Tomorrow he would have to thank Mr. Cullman. If he belonged to a club, it would have been fitting to offer the man supper there—perhaps he’d soon belong to Boodle’s. For now, he must at least thank Cullman for granting him this night’s entree.
Late in the evening, his wagering having happily restored his purse to its original four hundred pounds, Benjamin found himself approaching a table that also hosted Miss Oakes. Unlike the cordial nods most of her guests had adopted toward Benjamin this evening, Miss Oakes gave him a cool look across the table as he took a seat. He lifted a brow in inquiry.
“You are less ... reserved than you were earlier tonight,” she surprised him by saying. She had not bothered to lower her voice. Her father, two chairs away, cast her a chastising glance.
“You have found me out.

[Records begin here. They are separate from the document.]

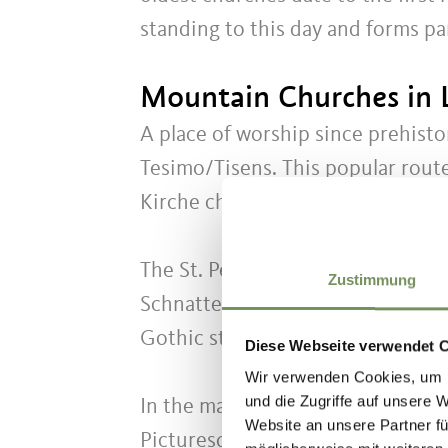
standing to this day and forms pa
Mountain Churches in 
A place of worship since prehisto
Tesimo/Tisens. This popular route
Kirche church is located higher u
The St. Peter Kirche Gothic churc
Zustimmung
Schnatterpeck, the Pfarrkirche M
Gothic structures in South Tyrol.
Diese Webseite verwendet 
Wir verwenden Cookies, um I
und die Zugriffe auf unsere 
In the many fortresses and castles
Website an unsere Partner fü
Picturesque walking paths, once u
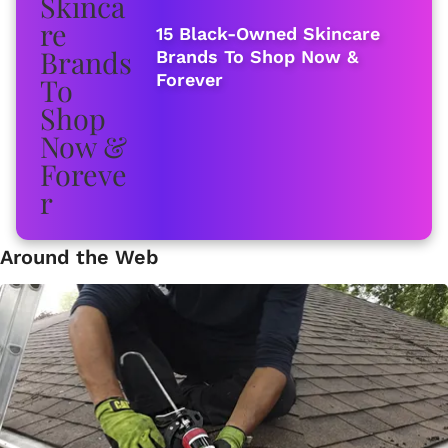
15 Black-Owned Skincare
Brands To Shop Now &
Forever
Around the Web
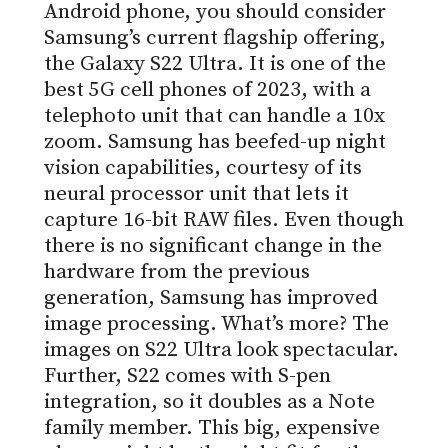
Android phone, you should consider
Samsung’s current flagship offering,
the Galaxy S22 Ultra. It is one of the
best 5G cell phones of 2023, with a
telephoto unit that can handle a 10x
zoom. Samsung has beefed-up night
vision capabilities, courtesy of its
neural processor unit that lets it
capture 16-bit RAW files. Even though
there is no significant change in the
hardware from the previous
generation, Samsung has improved
image processing. What’s more? The
images on S22 Ultra look spectacular.
Further, S22 comes with S-pen
integration, so it doubles as a Note
family member. This big, expensive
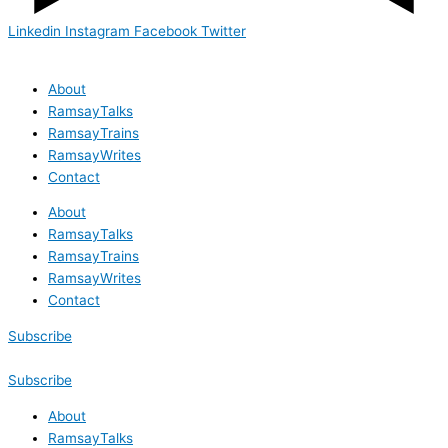
Linkedin
Instagram
Facebook
Twitter
About
RamsayTalks
RamsayTrains
RamsayWrites
Contact
About
RamsayTalks
RamsayTrains
RamsayWrites
Contact
Subscribe
Subscribe
About
RamsayTalks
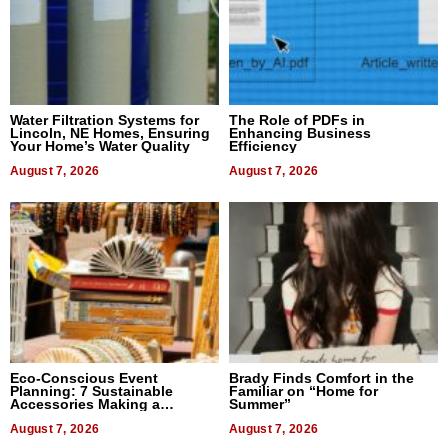
Water Filtration Systems for
The Role of PDFs in
Lincoln, NE Homes, Ensuring
Enhancing Business
Your Home’s Water Quality
Efficiency
August 7, 2026
August 7, 2026
Eco-Conscious Event
Brady Finds Comfort in the
Planning: 7 Sustainable
Familiar on “Home for
Accessories Making a
Summer”
Difference in 2026
August 7, 2026
August 7, 2026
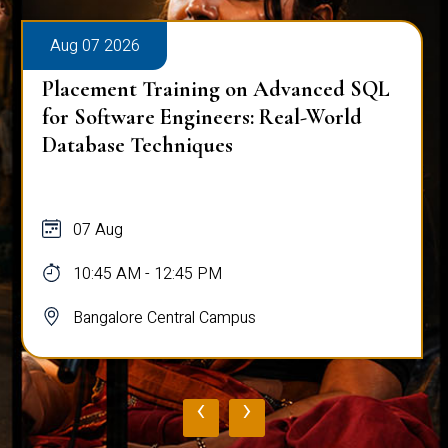
Aug 07 2026
Placement Training on Advanced SQL
for Software Engineers: Real-World
Database Techniques
07 Aug
10:45 AM - 12:45 PM
Bangalore Central Campus
‹
›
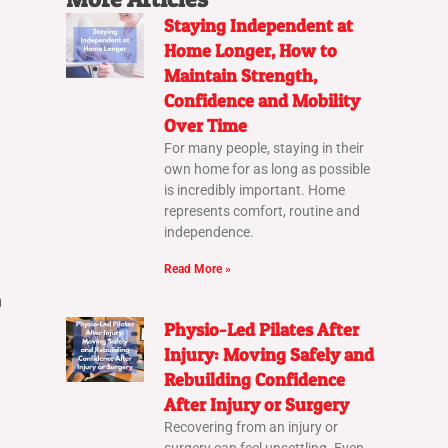
Staying Independent at
Home Longer, How to
Maintain Strength,
Confidence and Mobility
Over Time
For many people, staying in their
own home for as long as possible
is incredibly important. Home
represents comfort, routine and
independence.
Read More »
n
Physio-Led Pilates After
Injury: Moving Safely and
Rebuilding Confidence
After Injury or Surgery
Recovering from an injury or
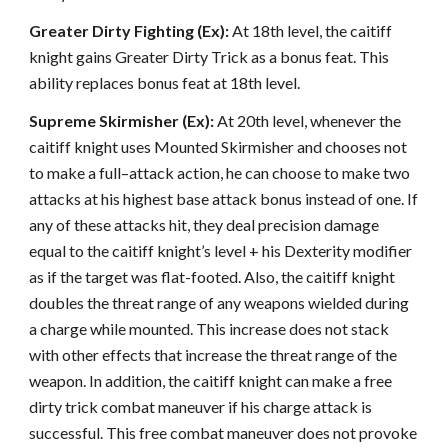
Greater Dirty Fighting (Ex):
At 18th level, the caitiff
knight gains Greater Dirty Trick as a bonus feat. This
ability replaces bonus feat at 18th level.
Supreme Skirmisher (Ex):
At 20th level, whenever the
caitiff knight uses Mounted Skirmisher and chooses not
to make a full–attack action, he can choose to make two
attacks at his highest base attack bonus instead of one. If
any of these attacks hit, they deal precision damage
equal to the caitiff knight’s level + his Dexterity modifier
as if the target was flat-footed. Also, the caitiff knight
doubles the threat range of any weapons wielded during
a charge while mounted. This increase does not stack
with other effects that increase the threat range of the
weapon. In addition, the caitiff knight can make a free
dirty trick combat maneuver if his charge attack is
successful. This free combat maneuver does not provoke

I am a mercurial creature,” Benjamin said lightly. A young man to his right chortled.
“You do not surprise me,” Miss Oakes said, and something in the way she said it made Benjamin glance down at the cards being dealt him, giving him time to school his expression away from a frown. Why that tone of censure? And who was she to question his moods? He had watched her on and off throughout the evening, had seen a half-dozen humors cross her features tonight. A new one had seemed to grace her face every time he glanced up and spied her across the room. He’d seen confusion, doubt, attraction, and even hope upon her visage, and always when she gazed upon Mr. Cyril Cullman.